According to the Legislative Budget Board (LBB), the fiscal implications of SB 524 are indeterminate due to uncertainty surrounding the number of new veteran-owned businesses that would qualify for the extended franchise tax exemption. The bill removes the scheduled January 1, 2026 expiration of both the franchise tax exemption and the waiver of business filing fees for qualifying veteran-owned entities, thereby making these benefits permanent.
Currently, the exemption allows eligible businesses to avoid franchise tax payments for up to five years or until they cease to qualify as new veteran-owned businesses. Since January 1, 2024, such businesses are also no longer required to file No Tax Due Reports or Public Information Reports, easing administrative obligations. The fiscal note highlights that due to the raised no-tax-due threshold ($2.47 million in revenue as of 2023), most new veteran-owned businesses would likely not generate significant tax liability even without the exemption. As such, the estimated foregone revenue is not expected to exceed $1 million annually, though no precise figure can be determined.
There are no anticipated fiscal impacts to local governments, as franchise tax revenue is exclusively a state-level concern. Moreover, the fiscal note does not suggest any significant administrative burden or new enforcement costs for state agencies, since the changes primarily maintain and clarify current exemptions rather than introduce new ones. Overall, while the exact fiscal cost remains unquantified, the projected revenue impact is relatively minor in the context of the broader state budget.
SB 524 reflects a continuation and formalization of Texas’s commitment to supporting veteran entrepreneurship. The bill’s primary objective is to make permanent the franchise tax and business filing fee exemptions for new veteran-owned businesses, which were originally enacted under SB 938 in 2021 and set to expire in 2026. This program has already demonstrated significant success, with over 13,700 businesses established under its provisions. By removing the sunset clause and improving the verification mechanisms, SB 524 ensures that this policy continues to yield long-term economic and social benefits for Texas veterans and the broader economy.
The bill strikes a prudent balance between expanding opportunity and preserving program integrity. It tightens eligibility by requiring that each business owner be a Texas resident, honorably discharged from the military, and not receive the exemption through another entity.

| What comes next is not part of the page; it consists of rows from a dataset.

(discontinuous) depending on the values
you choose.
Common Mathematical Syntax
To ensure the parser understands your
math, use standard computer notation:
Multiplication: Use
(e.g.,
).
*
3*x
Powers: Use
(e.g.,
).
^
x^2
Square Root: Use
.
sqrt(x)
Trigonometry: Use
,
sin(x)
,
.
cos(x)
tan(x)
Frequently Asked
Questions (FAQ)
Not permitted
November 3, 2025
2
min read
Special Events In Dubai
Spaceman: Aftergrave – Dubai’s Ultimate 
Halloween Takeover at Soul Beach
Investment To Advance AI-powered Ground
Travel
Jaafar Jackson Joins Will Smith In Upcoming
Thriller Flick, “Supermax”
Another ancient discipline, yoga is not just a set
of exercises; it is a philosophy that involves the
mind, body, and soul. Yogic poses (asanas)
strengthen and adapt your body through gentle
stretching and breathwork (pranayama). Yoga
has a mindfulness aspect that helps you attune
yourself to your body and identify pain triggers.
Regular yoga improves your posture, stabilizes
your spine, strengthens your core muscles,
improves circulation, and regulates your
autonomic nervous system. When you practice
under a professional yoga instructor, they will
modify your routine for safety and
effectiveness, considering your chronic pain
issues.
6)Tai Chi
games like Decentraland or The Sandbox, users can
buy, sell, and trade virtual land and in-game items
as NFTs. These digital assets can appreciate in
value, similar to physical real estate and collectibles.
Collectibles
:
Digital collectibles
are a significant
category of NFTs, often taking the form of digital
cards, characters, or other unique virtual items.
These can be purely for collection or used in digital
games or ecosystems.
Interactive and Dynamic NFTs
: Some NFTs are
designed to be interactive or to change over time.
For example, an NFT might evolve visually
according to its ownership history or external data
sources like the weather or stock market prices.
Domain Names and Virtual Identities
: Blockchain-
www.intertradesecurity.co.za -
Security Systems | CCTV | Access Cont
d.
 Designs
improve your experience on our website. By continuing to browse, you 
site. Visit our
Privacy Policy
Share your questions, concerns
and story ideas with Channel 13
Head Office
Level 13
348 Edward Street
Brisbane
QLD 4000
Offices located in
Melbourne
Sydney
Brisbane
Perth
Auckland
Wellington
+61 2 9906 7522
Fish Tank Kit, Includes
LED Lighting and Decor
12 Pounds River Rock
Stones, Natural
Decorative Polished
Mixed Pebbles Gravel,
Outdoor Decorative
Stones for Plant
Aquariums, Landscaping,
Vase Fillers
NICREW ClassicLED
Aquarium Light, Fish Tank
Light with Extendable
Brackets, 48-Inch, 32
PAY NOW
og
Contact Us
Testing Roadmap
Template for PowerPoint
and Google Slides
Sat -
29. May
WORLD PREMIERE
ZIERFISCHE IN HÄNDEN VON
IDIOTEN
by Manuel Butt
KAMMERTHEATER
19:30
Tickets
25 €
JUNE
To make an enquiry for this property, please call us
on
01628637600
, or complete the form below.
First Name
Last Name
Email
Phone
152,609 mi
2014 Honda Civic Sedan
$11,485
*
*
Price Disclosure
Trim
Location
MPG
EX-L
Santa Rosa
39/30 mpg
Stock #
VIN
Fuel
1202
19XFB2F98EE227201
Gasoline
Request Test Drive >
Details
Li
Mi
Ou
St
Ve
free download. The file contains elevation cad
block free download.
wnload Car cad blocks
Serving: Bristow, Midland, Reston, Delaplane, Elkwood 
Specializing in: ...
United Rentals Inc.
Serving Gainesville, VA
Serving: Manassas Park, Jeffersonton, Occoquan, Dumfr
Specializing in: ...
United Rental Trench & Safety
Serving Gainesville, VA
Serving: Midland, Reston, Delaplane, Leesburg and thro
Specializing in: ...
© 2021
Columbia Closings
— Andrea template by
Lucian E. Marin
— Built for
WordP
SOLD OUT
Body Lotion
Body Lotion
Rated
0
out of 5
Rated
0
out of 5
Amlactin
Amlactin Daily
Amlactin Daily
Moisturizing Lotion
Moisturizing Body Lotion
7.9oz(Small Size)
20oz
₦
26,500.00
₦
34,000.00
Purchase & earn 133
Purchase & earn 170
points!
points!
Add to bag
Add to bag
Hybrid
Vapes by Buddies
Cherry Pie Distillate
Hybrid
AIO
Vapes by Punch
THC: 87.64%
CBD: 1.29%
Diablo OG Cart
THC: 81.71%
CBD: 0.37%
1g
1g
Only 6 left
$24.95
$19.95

Additionally, the bill introduces a formal process of verification through the Texas Veterans Commission and rulemaking authority for the Comptroller to standardize residency documentation. These changes strengthen accountability and prevent duplicative claims while maintaining a streamlined path for veterans to launch new ventures.
From a fiscal standpoint, the Legislative Budget Board notes that while the exact cost is indeterminate, the impact is expected to be minimal due to the raised franchise tax threshold and the small size of most veteran startups. The likely foregone revenue is projected to remain under $1 million annually, a reasonable tradeoff given the policy’s positive economic implications and administrative simplicity.
In alignment with the core liberty principles—supporting individual liberty, personal responsibility, limited government, and free enterprise—SB 524 is a sound legislative measure. It not only honors veterans’ service but also empowers them to contribute productively to the Texas economy. Accordingly, Texas Policy Research recommends that lawmakers vote YES on SB 524.